**依頼事項**.
A. フリートウッド・マックについての文章のうち、「Original Album Classics / Fleetwood Mac (2010)」で始まり「Good Omen (1969)」まで続く部分を、「3枚組」を「三枚組」に置き換えて編集してください。
B. フリートウッド・マックについての文章によると、ジューダス・プリーストが初期にカヴァーした曲は何ですか。
C. フリートウッド・マックについての文章を、最後に挙げられたアルバムの後から書き継いでください。

**元の文章**.
________________________________________
日々増殖を続ける音源や、訪問した店、訪れた近代建築などの備忘録

Original Album Classics / Fleetwood Mac

2021年07月04日 | ブルーズ

Original Album Classics / Fleetwood Mac (2010)

自分の中でフリートウッド・マック(Fleetwood Mac)といえば70年代に大ヒットを飛ばした女性2人が居るポップ・バンドという印象だったので、ずっとしっかり聴いたことが無かった。最近スティーヴィー・ニックス(Stevie Nicks)を聴くようにはなったが、バンドの方は全然。それがジューダス・プリースト(Judas Priest)を聴くようになり、初期に彼らがカヴァーした「The Green Manalishi (With the Two Prong Crown)」の原曲を聴いてみようとこの「Original Album Series」を購入。このブログではお馴染みのこのシリーズ、いつもは5枚組だが、こちらは3枚組。ピーター・グリーン(Peter Green)が在籍していた初期のフリートウッド・マックのオリジナル・アルバムは少ないのでこの3枚組(うち1枚はコンピレーション盤)でいいはず。収録されたアルバム3枚は以下の通り。

・Fleetwood Mac (1968)
・Mr. Wonderful (1968)
・The Pious Bird Of Good Omen (1969)
________________________________________
**提供資料**.
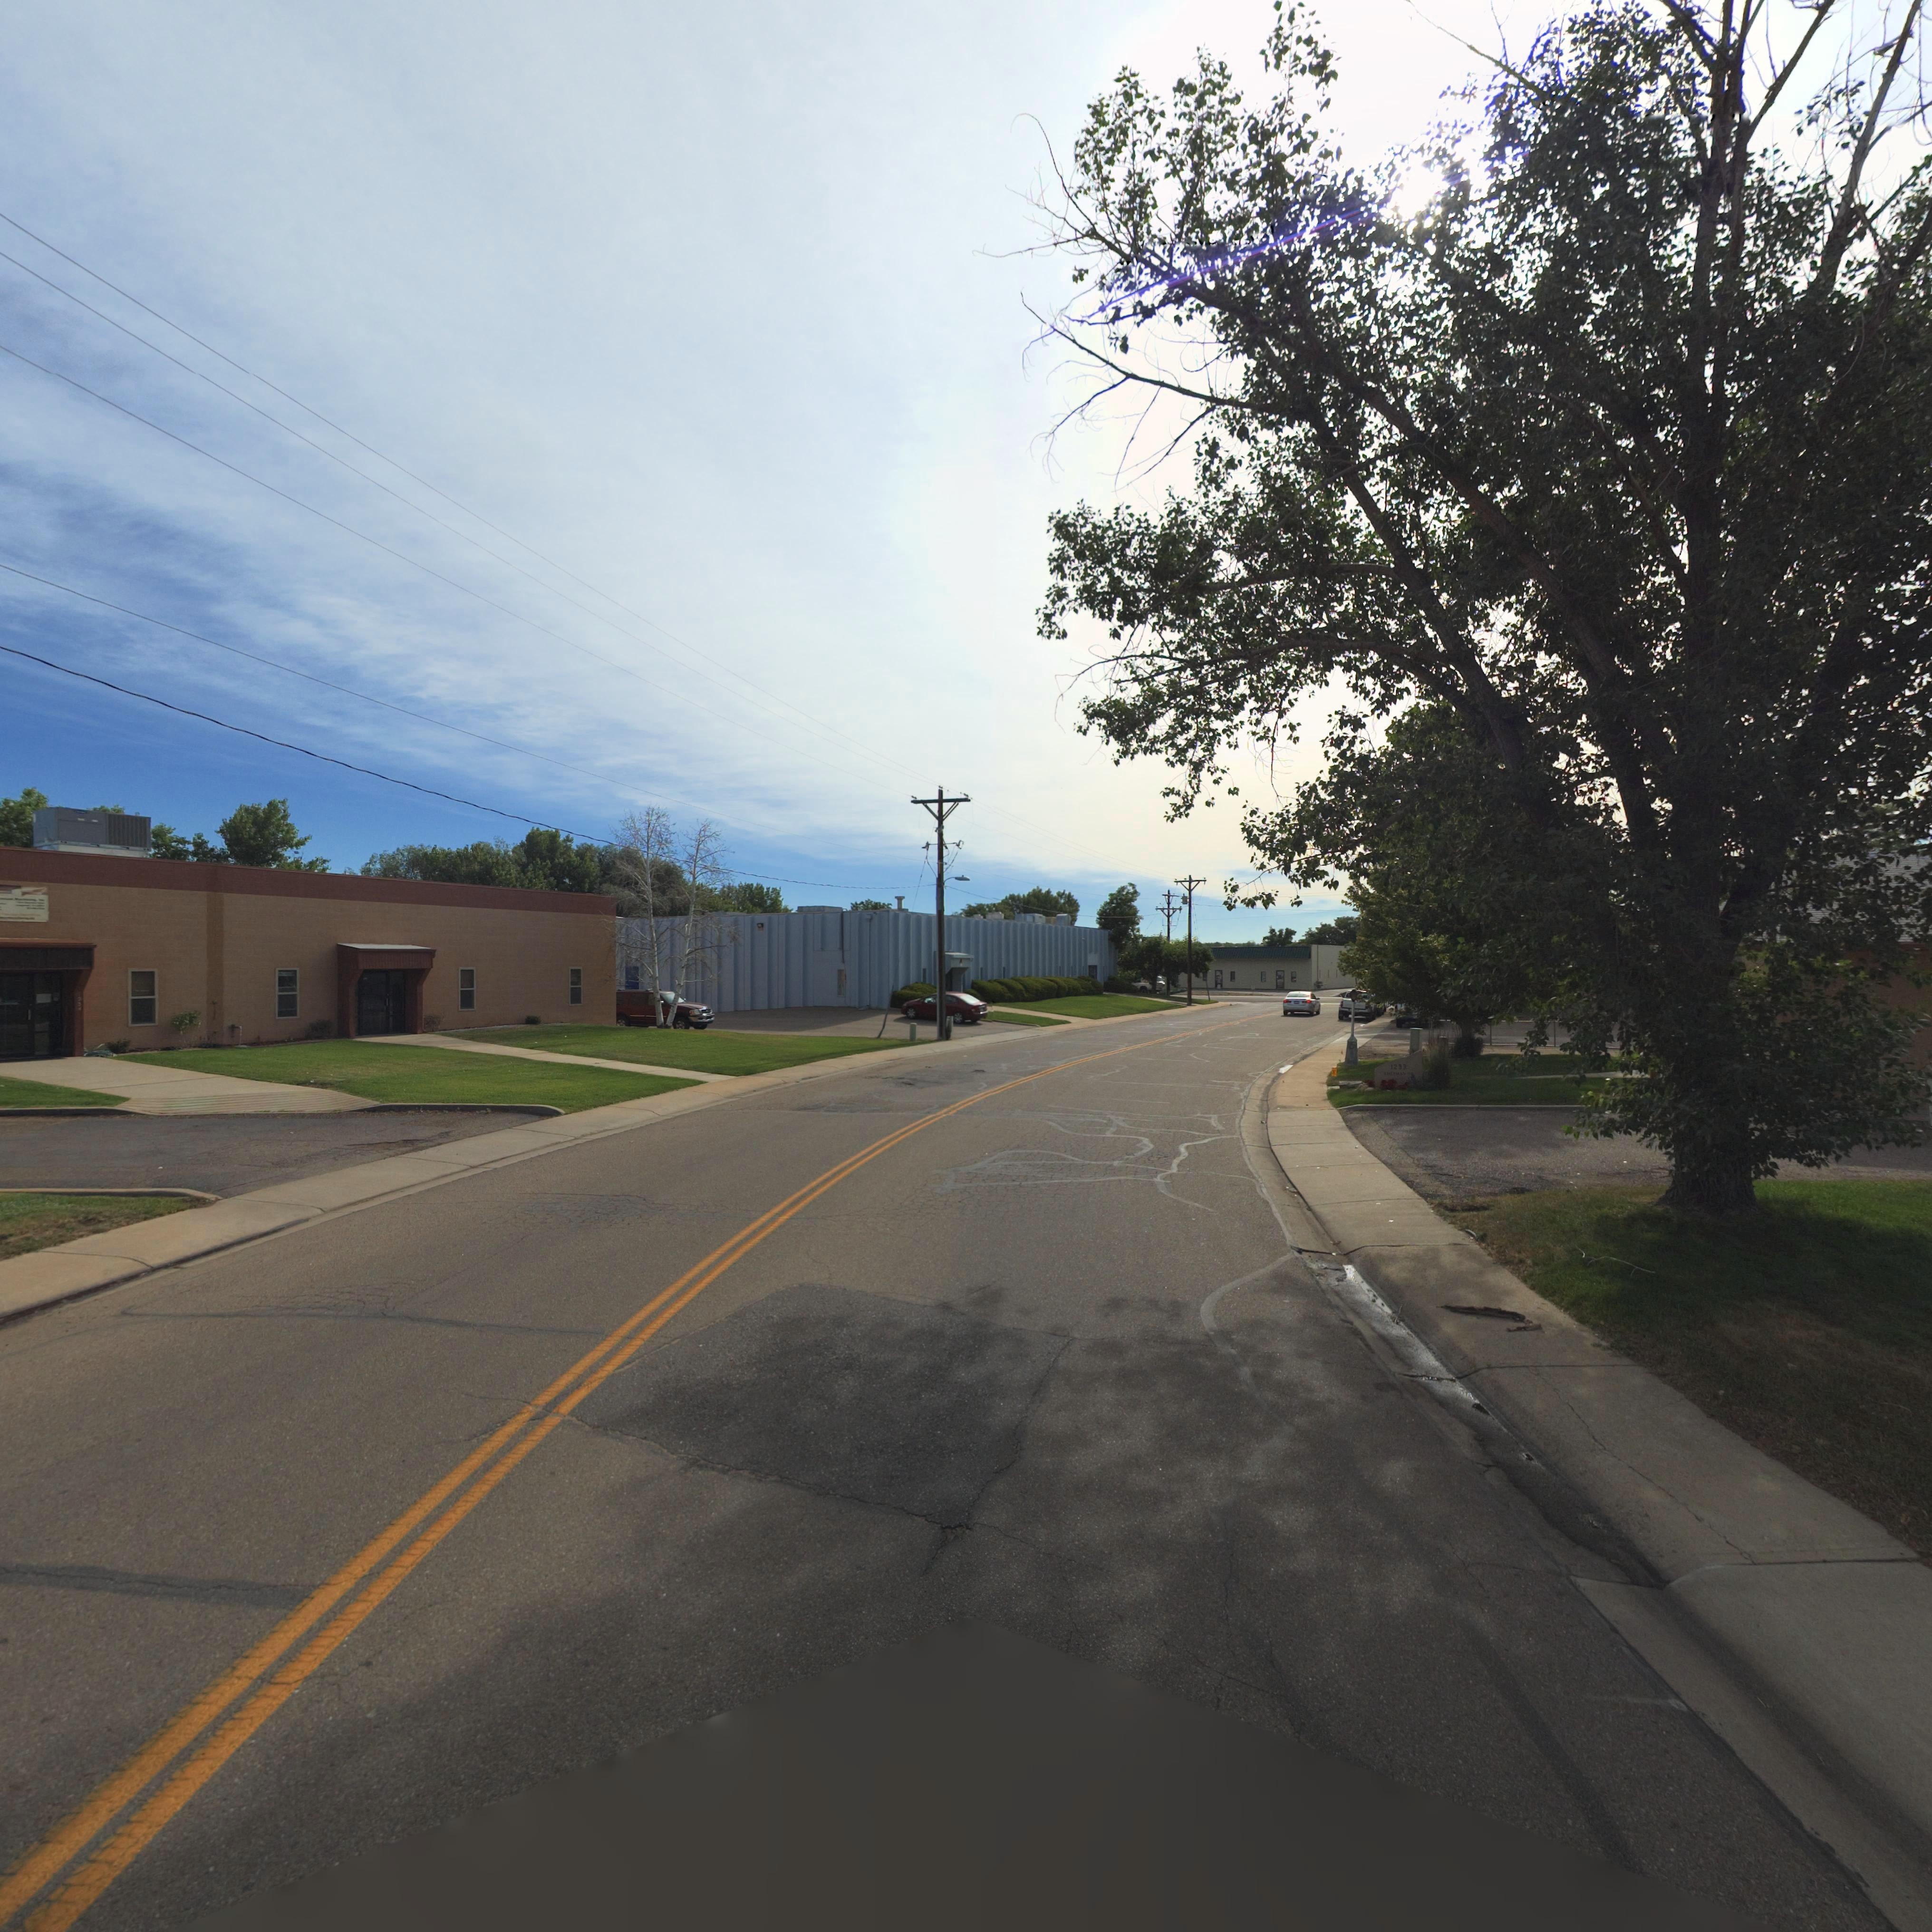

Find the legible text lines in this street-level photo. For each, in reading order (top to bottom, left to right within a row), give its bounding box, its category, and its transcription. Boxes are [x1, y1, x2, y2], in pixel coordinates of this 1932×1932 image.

[75, 996, 82, 1012] StreetNumber: 234
[1391, 1064, 1406, 1070] StreetNumber: 1233
[1383, 1071, 1411, 1076] StreetName: SHERMAN **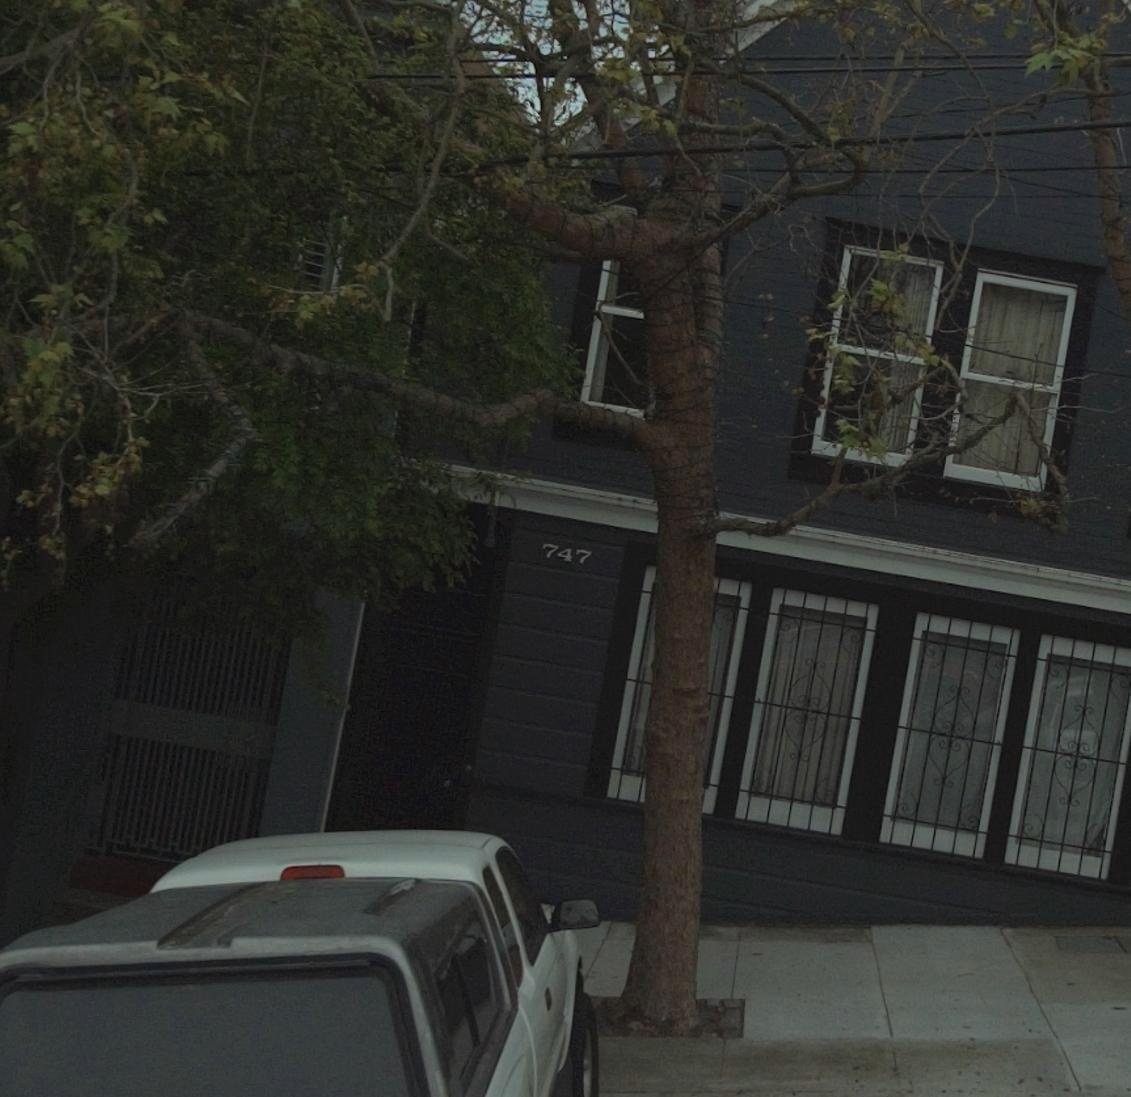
________________________________________
**回答**.
A.
Original Album Classics / Fleetwood Mac (2010)

自分の中でフリートウッド・マック(Fleetwood Mac)といえば70年代に大ヒットを飛ばした女性2人が居るポップ・バンドという印象だったので、ずっとしっかり聴いたことが無かった。最近スティーヴィー・ニックス(Stevie Nicks)を聴くようにはなったが、バンドの方は全然。それがジューダス・プリースト(Judas Priest)を聴くようになり、初期に彼らがカヴァーした「The Green Manalishi (With the Two Prong Crown)」の原曲を聴いてみようとこの「Original Album Series」を購入。このブログではお馴染みのこのシリーズ、いつもは5枚組だが、こちらは三枚組。ピーター・グリーン(Peter Green)が在籍していた初期のフリートウッド・マックのオリジナル・アルバムは少ないのでこの三枚組(うち1枚はコンピレーション盤)でいいはず。収録されたアルバム3枚は以下の通り。

・Fleetwood Mac (1968)
・Mr. Wonderful (1968)
・The Pious Bird Of Good Omen (1969)

B. 「The Green Manalishi (With the Two Prong Crown)」です。

C.
ブリティッシュ・ブルーズのバンドは大好きなのに、どうして今まで彼らを聴こうと思わなかったのかが不思議。エルモア・ジェイムス(Elmore James)を彷彿とさせるドンピシャのエレクトリック・スライド・ギターから始まる。アンプリファイド・ブルースハープもピーター・グリーンが演奏しているようだ。後のフリートウッド・マックとは全く違うバンドと言って差し支えない。ファーストの再発時にはわざわざ”Peter Green's Fleetwood Mac”と改題されたのだとか。収録曲のうち4曲がブルーズ・レジェンド達のカヴァー。思ったより自作曲が多いのが意外だった。3枚目はシングル曲、B面曲、エディ・ボイド(Eddie Boyd)のバックを務めた音源などで構成されている。3枚とも、正直言ってどれも商業的には成功しなさそうな”黒い”曲が並ぶ。素晴らしいエレクトリック・ブルーズ・バンドだけれど、どうしてバンドはこのままのスタイルで存続しなかったのか詳しい歴史は知らない。このスタイルで68年というとちょっとだけ”遅かった”のかも。実は届いた後に気付いたが、肝心の「The Green Manalishi (With the Two Prong Crown)」が収録されていない(苦笑)。しっかり確認していなかった…。不覚。(→原曲はこちら

ネットにて購入(¥900)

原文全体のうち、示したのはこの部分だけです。